“Rescue Delta. Do we have eyes on our DM?”
Negative, Rescue. Downed mech is not visible. Tracking is enabled.
“Copy, HQ. Transfer signal now.” Simeon went radio silent while they waited. Once the indicator light shone on the dark tracking screen, he spoke again. “Tracking received. En route.”
Stevens turned the massive armored vehicle toward the location of the latest downed pilot. Aiden looked over the signature readout. “Hey, this is Clover. He tends to hide in the tree lines. If he’s not visible by air, he might have ended up in there.”
Stevens focused on the dirt track they were using for a road, but asked, “He’s a light, right?”
“Yeah.” Aiden directed the Rescue and Recovery team toward the bright green dot filling his screen. It was the emergency beacon that came on when a mech was no longer mobile.
The low slung, squat forest of trees wasn’t easy to navigate in the big machine, and they took a more than a few of the drooping tree branches with them as they went.
Stevens stopped the vehicle. Aiden sighed and busied himself unstrapping and getting his gear, throwing on his combat helmet embedded with a heads up display tuned to the downed mech.
“Rescue Delta has no visual. DM appears to be behind the tree line. We’re going to dismount.”
Roger, Rescue. Dismount procedures activated.
Meaning that now the friendlies would have them on their heads up displays as individuals. Aiden stepped down from the large passenger cab, and joined Hawking and Dix on the ground. The driver never dismounted. Procedure dictated that the only way to remove a driver from a rescue AT was to blow him out of it, which wasn’t easy to do.

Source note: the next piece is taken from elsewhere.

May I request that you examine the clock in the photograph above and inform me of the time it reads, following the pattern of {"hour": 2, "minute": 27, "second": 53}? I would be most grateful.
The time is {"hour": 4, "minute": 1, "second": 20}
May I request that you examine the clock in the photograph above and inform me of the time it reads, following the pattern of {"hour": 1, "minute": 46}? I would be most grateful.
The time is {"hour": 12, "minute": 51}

While Hawking moved with the easy grace of an old soldier, Dix was fresh out of training, and nervous, if his rechecking of his gun was anything to go by. They approached the thick, dripping foliage of the trees. Big trunks covered in peaty moss blocked out most of the light within the actual wood. Hawking’s deep, scratchy voice broadcast through the helmets.
“Drone activity detected. At least one. Signal’s not coming through well.”

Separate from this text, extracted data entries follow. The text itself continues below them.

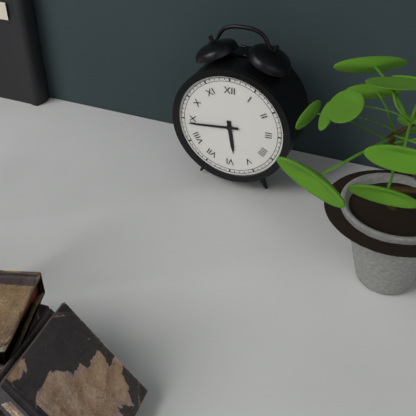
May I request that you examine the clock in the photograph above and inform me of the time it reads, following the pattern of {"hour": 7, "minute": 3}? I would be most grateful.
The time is {"hour": 5, "minute": 44}
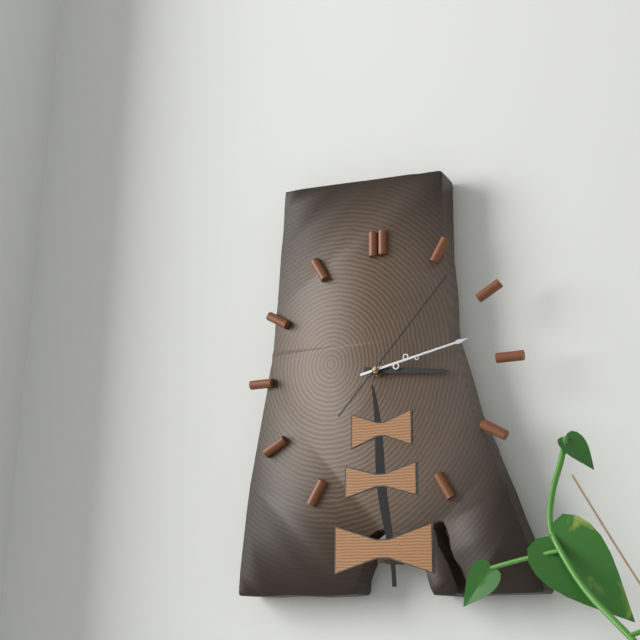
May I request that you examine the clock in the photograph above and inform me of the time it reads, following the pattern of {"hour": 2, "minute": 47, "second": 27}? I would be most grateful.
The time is {"hour": 3, "minute": 13, "second": 7}
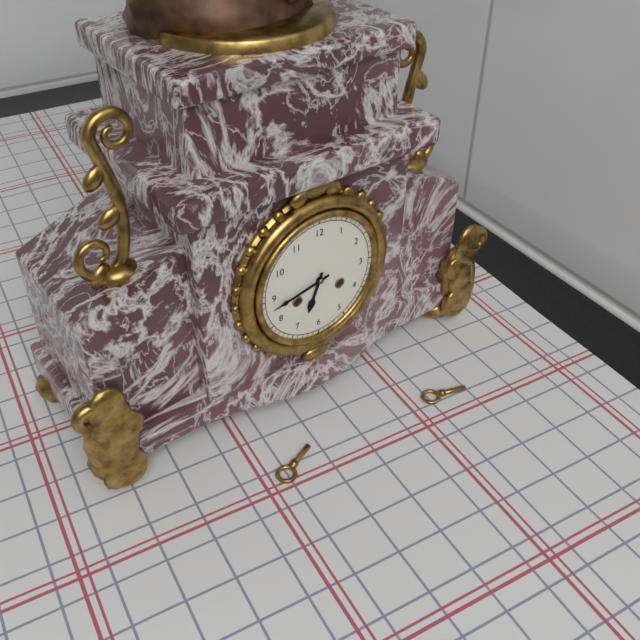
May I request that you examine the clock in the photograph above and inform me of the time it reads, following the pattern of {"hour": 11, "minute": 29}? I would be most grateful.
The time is {"hour": 6, "minute": 43}
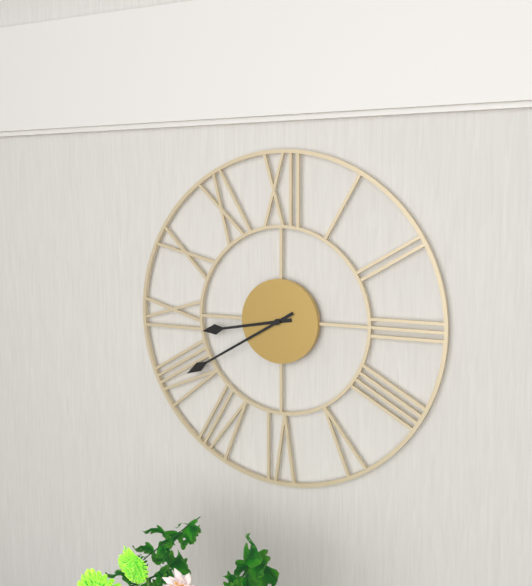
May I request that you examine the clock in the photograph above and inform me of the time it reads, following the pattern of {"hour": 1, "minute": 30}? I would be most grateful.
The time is {"hour": 8, "minute": 40}
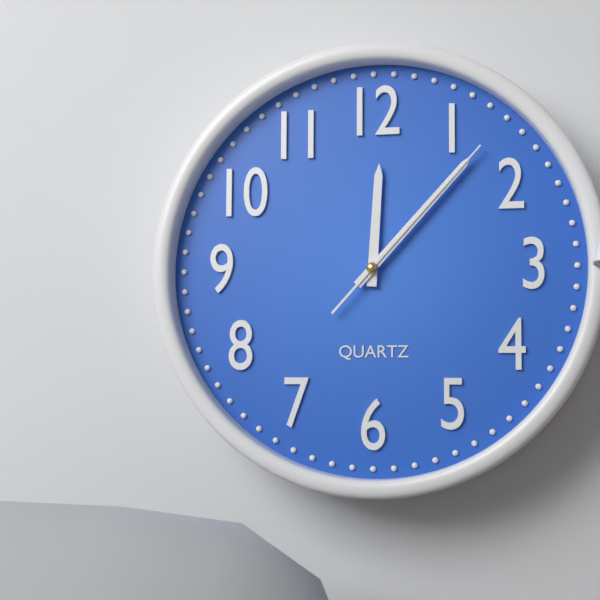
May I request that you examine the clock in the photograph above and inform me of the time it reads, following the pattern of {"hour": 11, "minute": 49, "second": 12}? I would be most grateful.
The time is {"hour": 12, "minute": 7, "second": 7}
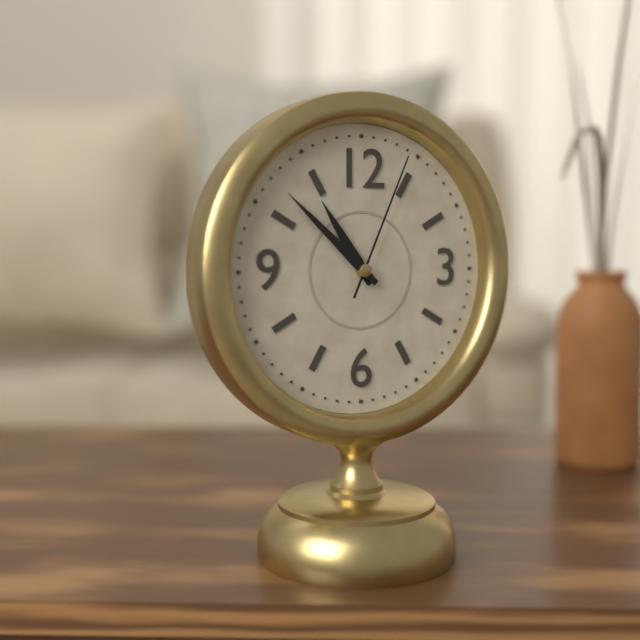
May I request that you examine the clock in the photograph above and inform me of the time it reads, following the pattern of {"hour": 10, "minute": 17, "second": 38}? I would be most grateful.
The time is {"hour": 10, "minute": 52, "second": 4}
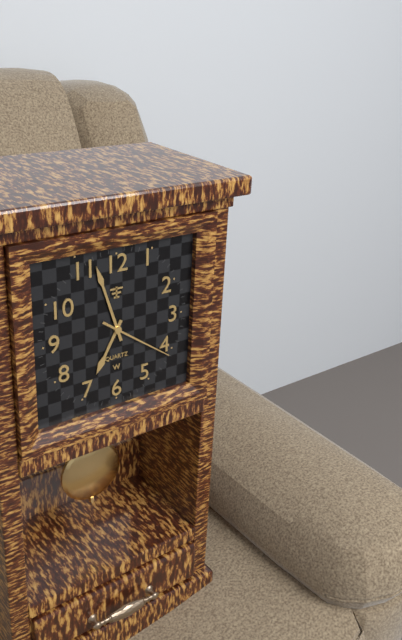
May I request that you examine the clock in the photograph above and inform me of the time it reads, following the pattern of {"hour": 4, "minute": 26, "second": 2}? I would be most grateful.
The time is {"hour": 6, "minute": 57, "second": 21}
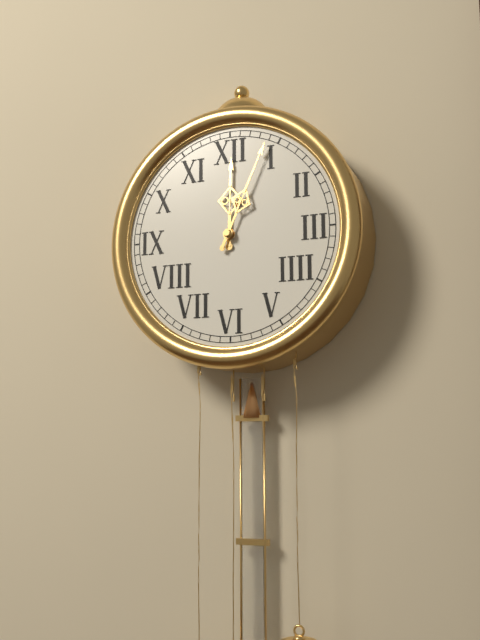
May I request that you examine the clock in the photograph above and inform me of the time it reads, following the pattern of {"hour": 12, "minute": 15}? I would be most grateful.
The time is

Aiden sighed again. “All right. One slow sweep farther back into the trees, until we reach the mech.”
Aiden took the westerly position, while Hawking watched their right flank with Dix in the center, and they started a slow, careful search of the trees. As they moved deeper in, the light became dimmer, blocked by the heavy boughs above. The forest floor was bare of anything but fallen branches and moss, making it slippery in places and obstructed in others. Twice, he had to sidestep a fallen branch or trunk.
Hawking said, suddenly, “Clover has a green mech, correct?”
“Yes, he does.”
“Going to heat scan,” the other man said, dropping his visor. “Got him.” They didn’t speed up, but rather continued their cautious pace to the mech. “The mech is crashed.”
“Shit. Any sign of Clover?”
The men converged on each other and the completely smoked mech where it leaned against one of the larger trees. “Cockpit’s intact. Looks like eject was engaged.”
“In here?” Dix said, quietly looking around at all the trees. “That’s insane.”
Aiden looked around the smoking hulk. “It’s possible it auto-engaged.”
He peered into the tree tops as far as he could. “Stevens, check the trees.”
“You don’t think…?”
“We’ll see. Dix, keep sharp. There could be stragglers.”
Aiden watched as Dix took up a sentry position and began a scan for drones, then he began looking the mech over for some indicator of what had taken place. They each took their task, and, within moments, Hawking shouted, “Got him!”